Artists are sometimes particularly attuned to these connections, scientists too, mystics too… There may be a message in this way of working. Maybe that’s what a subject is, a gathering of ideas as set in motion by a central impulse. Like a magnetic field. Start the field going, and elements begin to swarm. By what logic? By attraction. By resonance. Maybe that’s what relevance is: the feeling of attraction and resonance between ideas and people.

This feeling, Richard observes, is what we call creativity — the mystery to which we try to give shape in matter — and it begins not in the mind but in the heart. She considers the force by which the cabbage flowers:

Cabbage… grows a big heart. Out of this heart come leaves. As the leaves grow, the heart grows. The cabbage gets its leaves from the inside, where there aren’t any. Cabbages grow from the inside, from the heart. And by growing they create their hearts.

A neurophysiologist from Yale says that brains too are created in this way: from un-brain forces. He says that the human brain is created by thinking, that ideas and values create chemical reactions in tissue. Like a cabbage, somehow the physical form grows from an invisible realm.

This invisible realm must be a powerfully creative region. It furnishes us not only with cabbages and brains, but with our scientific hypotheses, religious experiences, and works of art.

With the recognition that works of art begin with “a feeling for things, a feeling which is a way of knowing about things,” she adds:

We tend to call any undertaking an art when it seems to be drawing upon the fullness of inner feeling and upon careful regard for physical expression. To live and to work in the world mindful of the processes which are necessary to infuse matter with soul forces, to use techniques on behalf of living forms, is a great art.

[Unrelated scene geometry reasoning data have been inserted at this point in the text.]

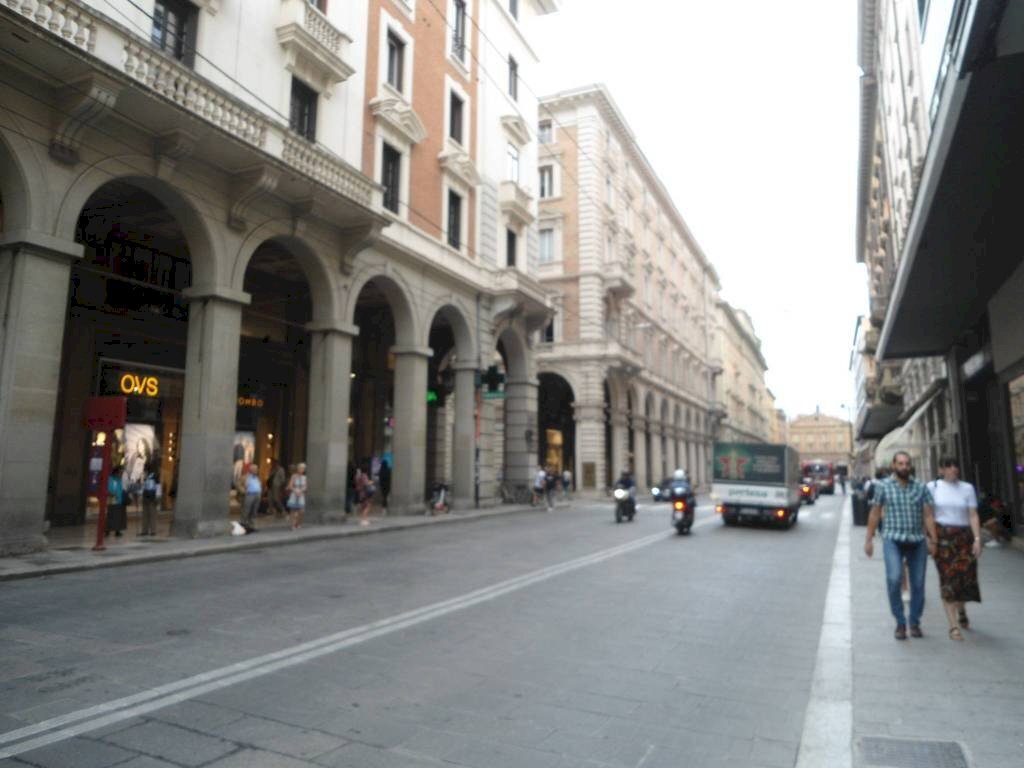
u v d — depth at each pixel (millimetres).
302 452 21406
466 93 23891
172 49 13156
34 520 10102
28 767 3453
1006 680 5152
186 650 5668
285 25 15391
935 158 8406
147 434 16875
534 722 4301
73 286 14758
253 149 13016
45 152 10438
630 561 11750
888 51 19609
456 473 22875
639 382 44094
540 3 29797
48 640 5836
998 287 13344
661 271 52531
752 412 96500
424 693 4797
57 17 10281
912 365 28094
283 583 8945
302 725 4145
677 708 4613
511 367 26953
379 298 22625
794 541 15789
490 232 24781
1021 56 6395
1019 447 13016
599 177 39344
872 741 3992
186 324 17547
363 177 16516
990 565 10992
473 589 8781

In this sense, she observes, living itself is an art — the art of connection. Just as Erich Fromm was formulating the ideas that would become The Art of Being, Richards writes:

Life is best understood and practiced as an art, the way that art is understood and practiced. We rely on inspiration, feeling for materials, knowledge of how to put things together well, patience, physical strength and awareness that we are part of a process which we don’t know much about yet but which we live within and are sustained by. The verbal arts we practice, or visual arts, or graphic arts, or theater arts, or musical arts, or liberal arts, are part of something. They are not the whole story. And they are interconnected at the center with all the other parts.

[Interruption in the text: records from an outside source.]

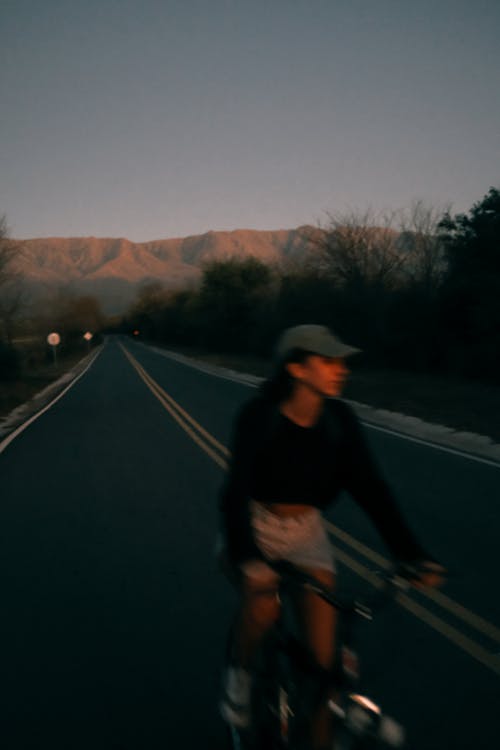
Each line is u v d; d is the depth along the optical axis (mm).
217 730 3223
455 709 3307
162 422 15586
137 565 5789
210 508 7758
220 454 11258
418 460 10180
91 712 3426
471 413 15062
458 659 3842
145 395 23000
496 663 3791
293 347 2127
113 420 16469
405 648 3977
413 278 28469
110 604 4906
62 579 5496
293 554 2330
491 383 21891
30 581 5477
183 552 6121
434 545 5973
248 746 2494
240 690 2365
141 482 9320
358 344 29922
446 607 4605
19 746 3148
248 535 2072
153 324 133000
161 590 5160
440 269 27781
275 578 2121
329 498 2354
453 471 9320
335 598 2031
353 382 23797
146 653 4078
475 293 23406
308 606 2197
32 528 7145
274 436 2170
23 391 28969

1573 painting by the Portuguese artist Francisco de Holanda, a student of Michelangelo’s. (Available as a print and as stationery cards.)

Pulsating beneath this interconnected totality is the essence of all creative work. While the young Jane Goodall was contemplating the indivisibility of art and science, Richards considers what creativity in all its forms asks of us and what it gives us:

Total concentration, total focus, enjoyment, discovery, inner effort, creating something, feeling secure in the process yet not knowing or demanding to know how it will come out. Many of the things we do may have this quality. Take gardening, for example, or making lab experiments, or working out a new equation, or cooking supper, or having a child, or teaching a class, or running a college, or praying, or going for a walk, or getting married, or dying.

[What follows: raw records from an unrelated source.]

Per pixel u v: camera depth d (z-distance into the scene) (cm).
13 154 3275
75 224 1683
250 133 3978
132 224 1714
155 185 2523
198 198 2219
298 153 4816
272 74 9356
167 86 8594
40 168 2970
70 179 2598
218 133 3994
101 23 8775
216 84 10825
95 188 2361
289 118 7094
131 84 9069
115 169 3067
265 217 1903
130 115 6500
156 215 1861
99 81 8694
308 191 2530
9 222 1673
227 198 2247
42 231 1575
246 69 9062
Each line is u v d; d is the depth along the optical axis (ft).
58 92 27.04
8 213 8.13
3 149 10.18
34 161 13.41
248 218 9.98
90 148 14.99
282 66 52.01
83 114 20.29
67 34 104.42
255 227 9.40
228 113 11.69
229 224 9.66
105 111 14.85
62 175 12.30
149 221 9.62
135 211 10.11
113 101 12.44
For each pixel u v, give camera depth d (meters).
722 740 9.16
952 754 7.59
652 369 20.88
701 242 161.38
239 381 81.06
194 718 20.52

This feeling of generative not-knowing — something the artist Ann Hamilton so beautifully articulated a generation after Richards — is also our best path to knowledge, integral to the creative process of science:

When we live in the spirit of science, we live in a quality of inquiry, of wonder. We put one foot in front of the other, standing firmly balanced on the earth, finding our way on. Each step is both an answer and a question. We both know and don’t know what we are doing… We need to learn to hear the yesin the no; the no in the yes. To hear what is not said. To see what is not visible.

This, of course, is why poetry and science so naturally meet, why openness to wonder may be the best measure and the deepest meaning of our aliveness, the wellspring from which everything that is creative springs.